Celle qui baissait les yeux / celui qui avait fui la scène
Ce matin, pour une fois, j’entre par la rue de la République. Hier soir, les terrasses y débordaient des trottoirs, des écrans géants retransmettaient un match, des vendeurs à la sauvette côtoyaient des performeurs de rue. L’ambiance y était populaire et conviviale. Ce matin, les tracteurs rappellent que se jouent des centaines de pièces en ville aux promeneurs qui ne sont pas tous festivaliers. Les Avignonnais cachés dans leurs bureaux, partis à l’usine ou au boulot la semaine, flânent à leur tour dans les rues de leur ville, comme à leur habitude.
Celle qui se cachait sous la table
Un petit bout de femme me pose un tract dans la main, audacieuse, en me parlant avec douceur et gentillesse de ses trois spectacles. Des yeux pétillants et un sourire chaleureux, elle est curieuse d’entendre mes questions.
Vous souvenez-vous du jour où vous avez décidé d’être comédienne ?
“Au collège, parce que je voulais arrêter d’être timide. Je vivais les yeux baissés, on ne m’entendait pas. Ça ne pouvait pas durer, je me suis dit que le théâtre allait m’aider. Le premier lever de rideaux, les premiers applaudissements de spectateurs m’ont transporté. C’est un sentiment grisant. Passer de l’effacement total à l’exposition publique, être encouragée par l’approbation du public, c’est juste extraordinaire.”
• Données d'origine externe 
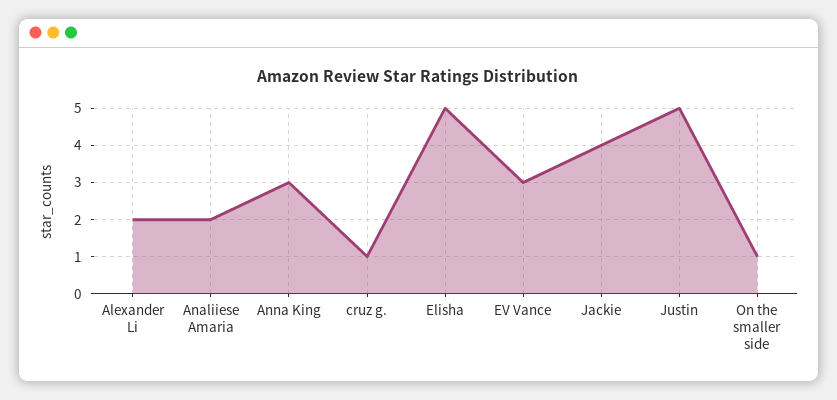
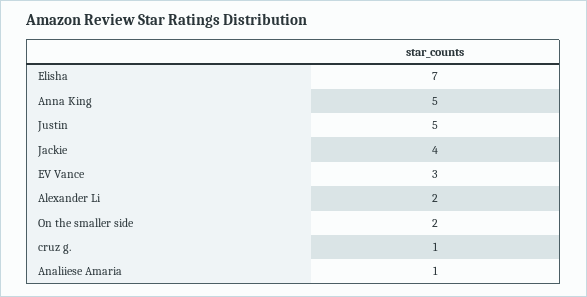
  {
    "Alexander Li": 2,
-   "Analiiese Amaria": 2,
+   "Analiiese Amaria": 1,
-   "Anna King": 3,
+   "Anna King": 5,
    "cruz g.": 1,
-   "Elisha": 5,
+   "Elisha": 7,
    "EV Vance": 3,
    "Jackie": 4,
    "Justin": 5,
-   "On the smaller side": 1
+   "On the smaller side": 2
  }

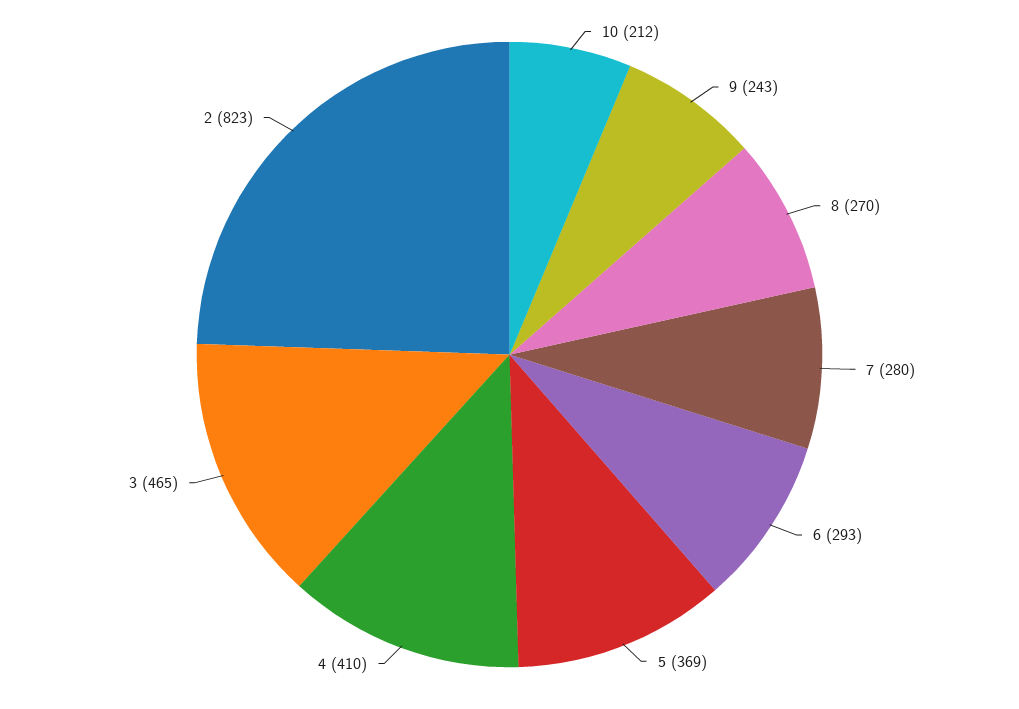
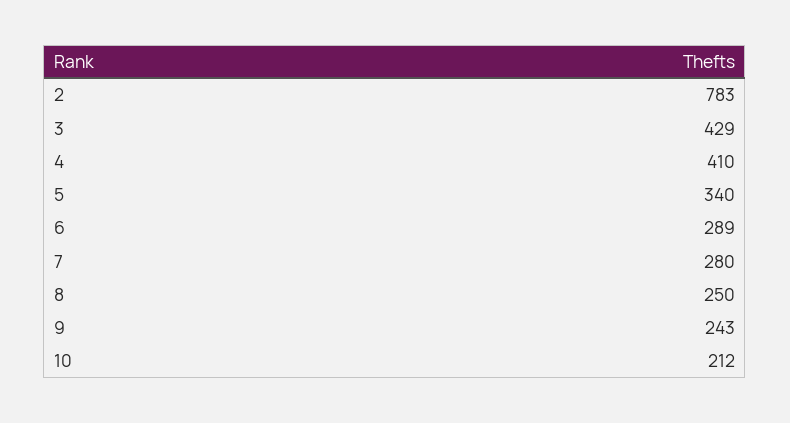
  {
    "10": 212,
    "9": 243,
-   "8": 270,
+   "8": 250,
    "7": 280,
-   "6": 293,
+   "6": 289,
-   "5": 369,
+   "5": 340,
    "4": 410,
-   "3": 465,
+   "3": 429,
-   "2": 823
+   "2": 783
  }

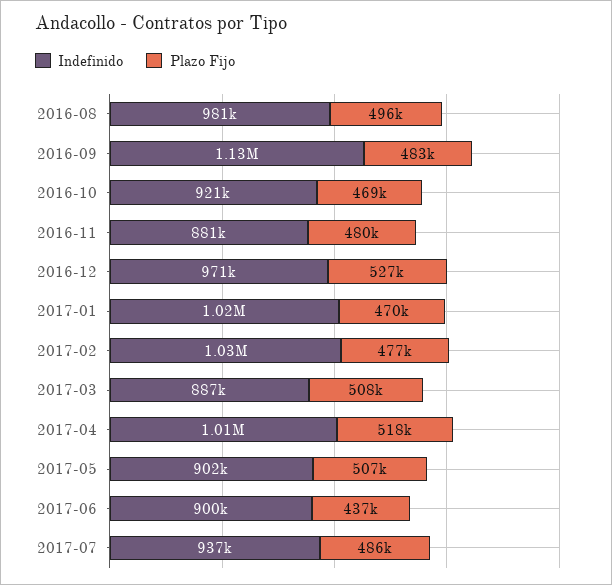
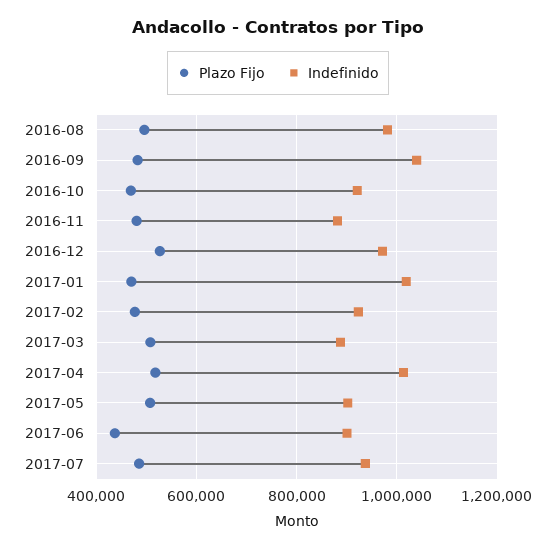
  {
    "Indefinido": {
      "2016-08": 981000,
-     "2016-09": 1130000,
+     "2016-09": 1040000,
      "2016-10": 921000,
      "2016-11": 881000,
      "2016-12": 971000,
      "2017-01": 1020000,
-     "2017-02": 1030000,
+     "2017-02": 920000,
      "2017-03": 887000,
      "2017-04": 1010000,
      "2017-05": 902000,
      "2017-06": 900000,
      "2017-07": 937000
    },
    "Plazo Fijo": {
      "2016-08": 496000,
      "2016-09": 483000,
      "2016-10": 469000,
      "2016-11": 480000,
      "2016-12": 527000,
      "2017-01": 470000,
      "2017-02": 477000,
      "2017-03": 508000,
      "2017-04": 518000,
      "2017-05": 507000,
      "2017-06": 437000,
      "2017-07": 486000
    }
  }

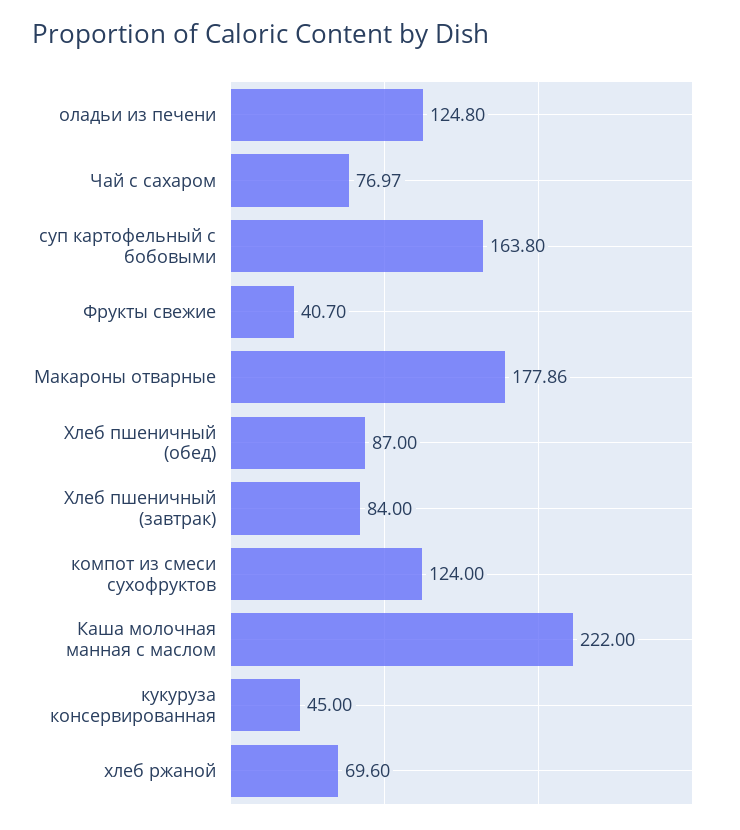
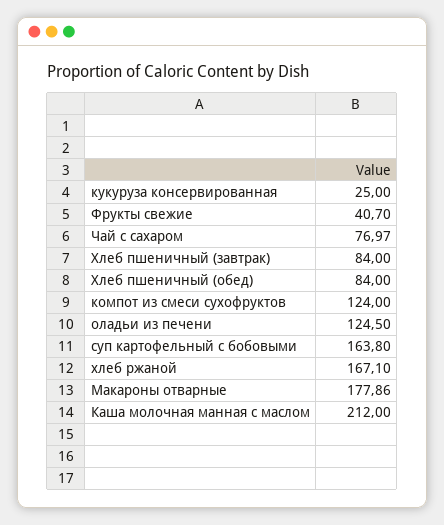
  {
-   "оладьи из печени": 124.8,
+   "оладьи из печени": 124.5,
    "Чай с сахаром": 76.97,
    "суп картофельный с бобовыми": 163.8,
    "Фрукты свежие": 40.7,
    "Макароны отварные": 177.86,
-   "Хлеб пшеничный (обед)": 87,
+   "Хлеб пшеничный (обед)": 84,
    "Хлеб пшеничный (завтрак)": 84,
    "компот из смеси сухофруктов": 124,
-   "Каша молочная манная с маслом": 222,
+   "Каша молочная манная с маслом": 212,
-   "кукуруза консервированная": 45,
+   "кукуруза консервированная": 25,
-   "хлеб ржаной": 69.6
+   "хлеб ржаной": 167.1
  }

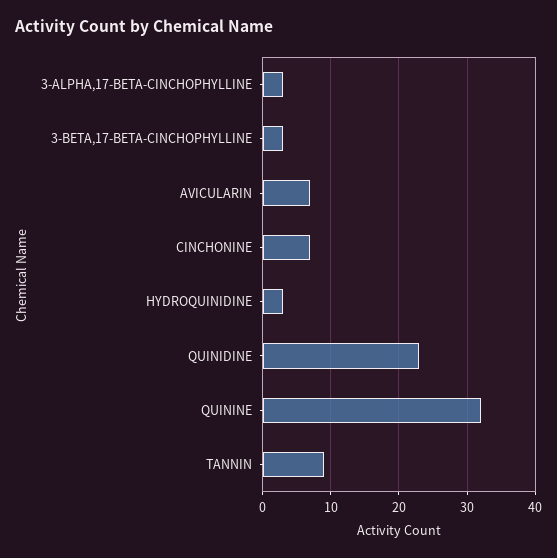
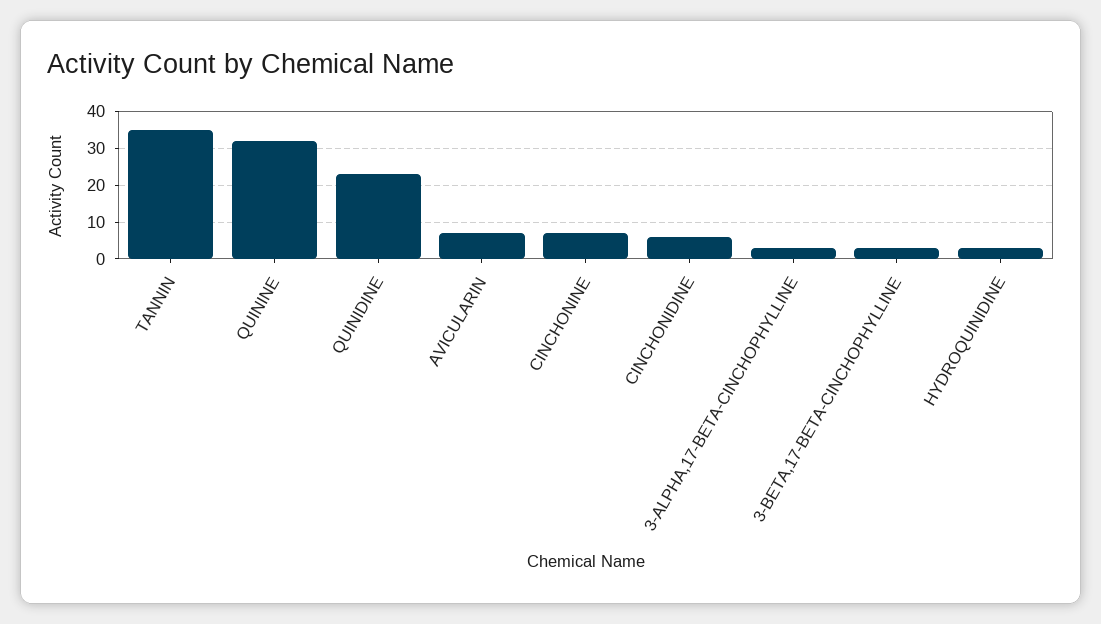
  {
    "3-ALPHA,17-BETA-CINCHOPHYLLINE": 3,
    "3-BETA,17-BETA-CINCHOPHYLLINE": 3,
    "AVICULARIN": 7,
    "CINCHONINE": 7,
    "HYDROQUINIDINE": 3,
    "QUINIDINE": 23,
    "QUININE": 32,
-   "TANNIN": 9
+   "TANNIN": 35,
+   "CINCHONIDINE": 5
  }

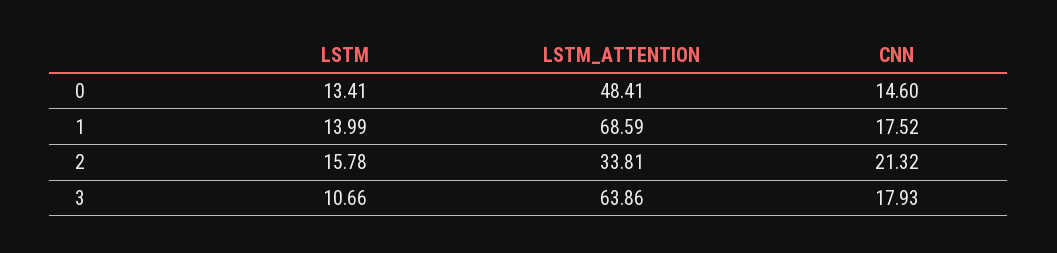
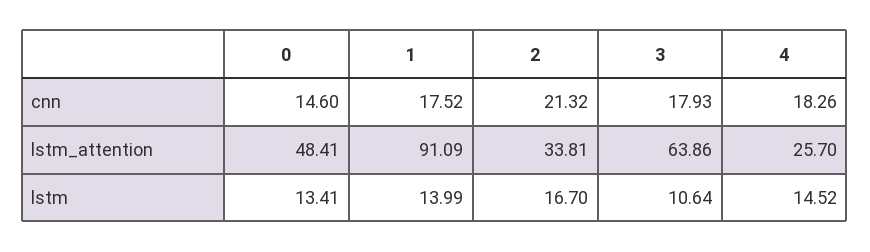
  {
    "LSTM": {
      "0": 13.41,
      "1": 13.99,
-     "2": 15.78,
+     "2": 16.7,
-     "3": 10.66
+     "3": 10.64,
+     "4": 14.52
    },
    "LSTM_ATTENTION": {
      "0": 48.41,
-     "1": 68.59,
+     "1": 91.09,
      "2": 33.81,
-     "3": 63.86
+     "3": 63.86,
+     "4": 25.7
    },
    "CNN": {
      "0": 14.6,
      "1": 17.52,
      "2": 21.32,
-     "3": 17.93
+     "3": 17.93,
+     "4": 18.26
    }
  }

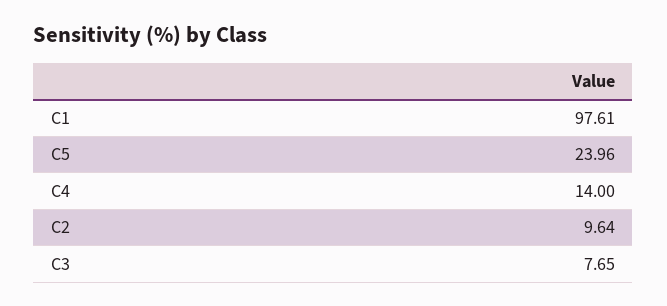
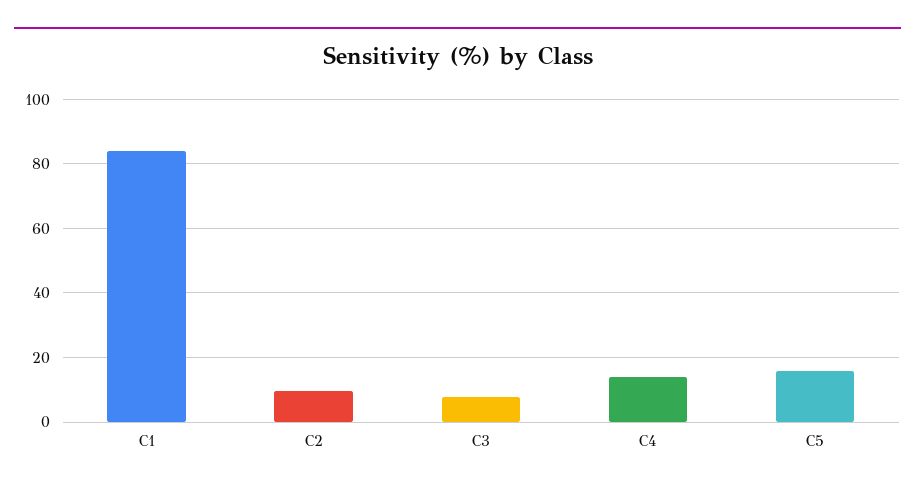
  {
-   "C1": 97.61,
+   "C1": 84,
-   "C5": 23.96,
+   "C5": 16,
    "C4": 14,
    "C2": 9.64,
    "C3": 7.65
  }

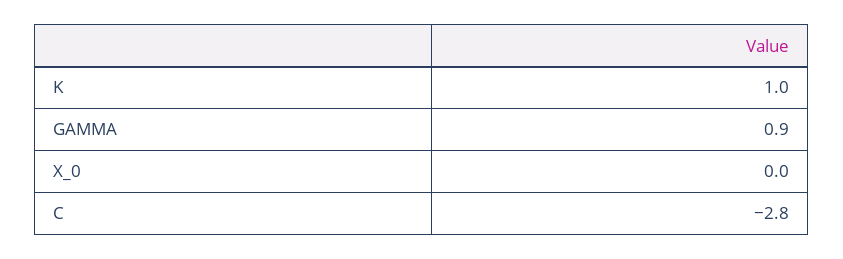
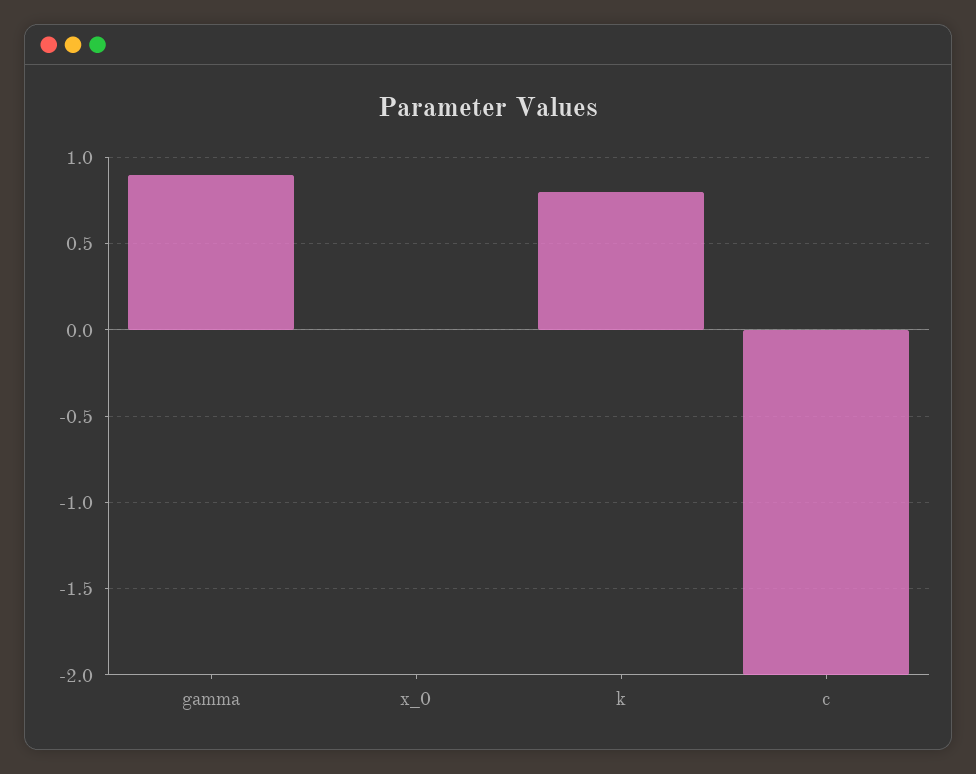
  {
-   "K": 1,
+   "K": 0.8,
    "GAMMA": 0.9,
    "X_0": 0,
-   "C": -2.8
+   "C": -2
  }

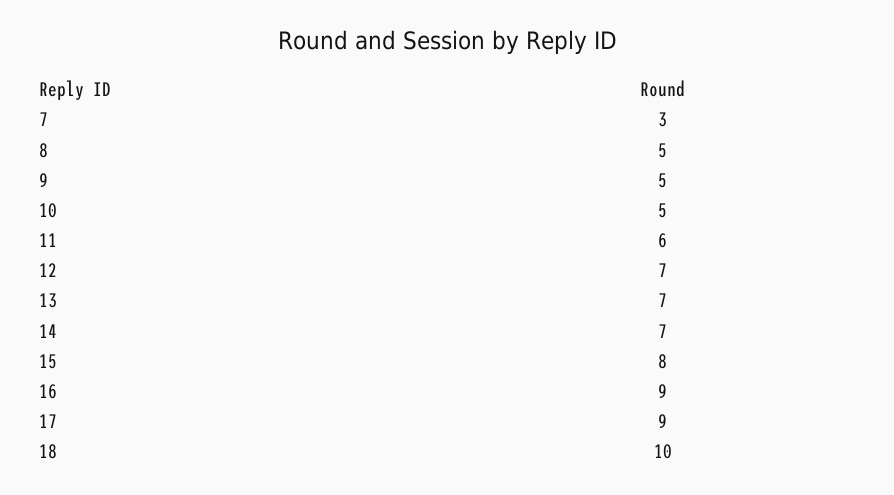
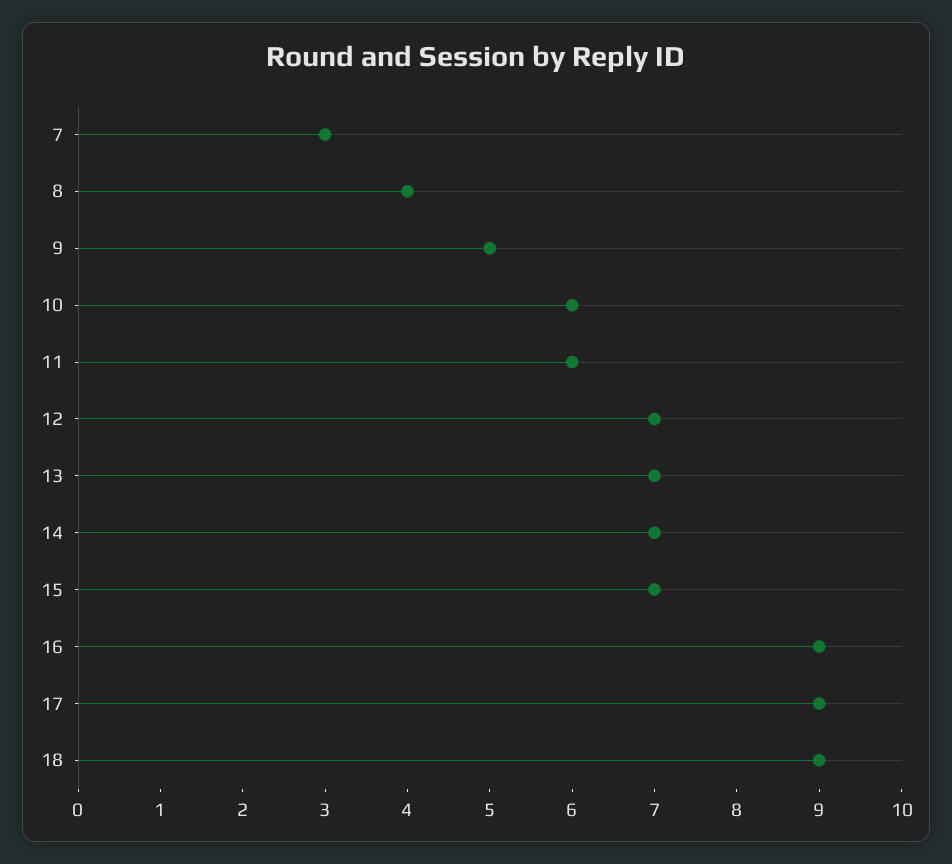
  {
    "7": 3,
-   "8": 5,
+   "8": 4,
    "9": 5,
-   "10": 5,
+   "10": 6,
    "11": 6,
    "12": 7,
    "13": 7,
    "14": 7,
-   "15": 8,
+   "15": 7,
    "16": 9,
    "17": 9,
-   "18": 10
+   "18": 9
  }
Racontez-moi le jour où vous vous êtes dit : “Ça y est, j’y suis, je suis comédienne !”
“Intégrer une troupe, monter des projets, avoir de bons retours et surtout recevoir le papier officiel de l’intermittence, c’est comme ça que peu à peu je me suis sentie comédienne. Le statut d’intermittent officialise les choses.”
Et tout ça, grâce à qui ?
“À ma prof de théâtre à Aix-en-Provence, c’était il y a longtemps ! Elle m’a appris ce qu’il fallait pour évoluer dans cet univers. Je vis théâtre depuis, grâce à elle. Ah et puis, si quand même, grâce à Jacqueline Maillan. Le soir, je devais être au lit, mais au lieu de ça, je revenais à quatre pattes me cacher sous la table et regarder au Théâtre ce Soir avec Jacqueline Maillan. Elle me donnait des étoiles dans les yeux !”
Celui qui avait fui la scène
Mon fils ado saute d’un plot à l’autre comme un ninja et un grand monsieur en tenue coloré lui tend un tract au vol en rigolant. Contre toute attente, il ne nous annonce pas une comédie haute en couleur et bon enfant, mais un classique mis au goût des années 80 : les Mousquetaires ! C’est un projet audacieux que d’adapter un récit connu, d’en garder l’esprit, la lettre, et de lui donner un décor très marqué comme celui des années pop-rock-fluo. L’homme blague facilement.
Vous souvenez-vous du jour où vous avez décidé d’être comédien ?
“Oh là oui ! Un mauvais moment ! Une fête de comité d’entreprise avec un magicien qui m’a choisi dans l’assistance pour monter sur scène à ses côtés. J’avais sept ans, je me retrouvais sans le vouloir devant des centaines d’yeux qui me scrutaient. J’ai paniqué, je suis parti en pleurant ! Le magicien ne savait pas qu’il avait choisi un petit garçon ultra timide qui n’osait pas parler aux inconnus, aux adultes ! Après ça, je me suis dit que je devais faire quelque chose pour me soigner. Ma mère avait été costumière de théâtre avant d’être à la banque. C’est elle qui m’a mis sur le chemin du théâtre.”
Racontez-moi le jour où vous vous êtes dit : “Ça y est, j’y suis, je suis comédien !”
“Lors de mon premier spectacle à l’école de théâtre, j’étais sur scène, les gens me regardaient, je parlais fort et tout allait bien. Finalement, je me sentais à ma place !”
Et tout ça, grâce à qui ?
À mes parents, à la fois parce qu’ils m’ont laissé faire malgré leur inquiétude et aussi parce que leur inquiétude était un moteur pour que je réussisse. Je devais leur prouver que je pouvais y arriver et en fin de compte, c’était une chance pour moi qu’ils aient été sur leur réserve. Aujourd’hui, oui, être comédien, c’est un pari risqué. Tout dépendra de ce qu’il sort des élections… »
Le pays se crispe à quelques heures des élections, le festival ne connaît pas la sérénité estivale habituelle. Quoiqu’il fut émaillé d’autres conflits sociaux par le passé, cette année, c’est plus que de la crainte qui mobilise les professionnels, c’est la peur de voir s’effondrer un pan entier de la culture française.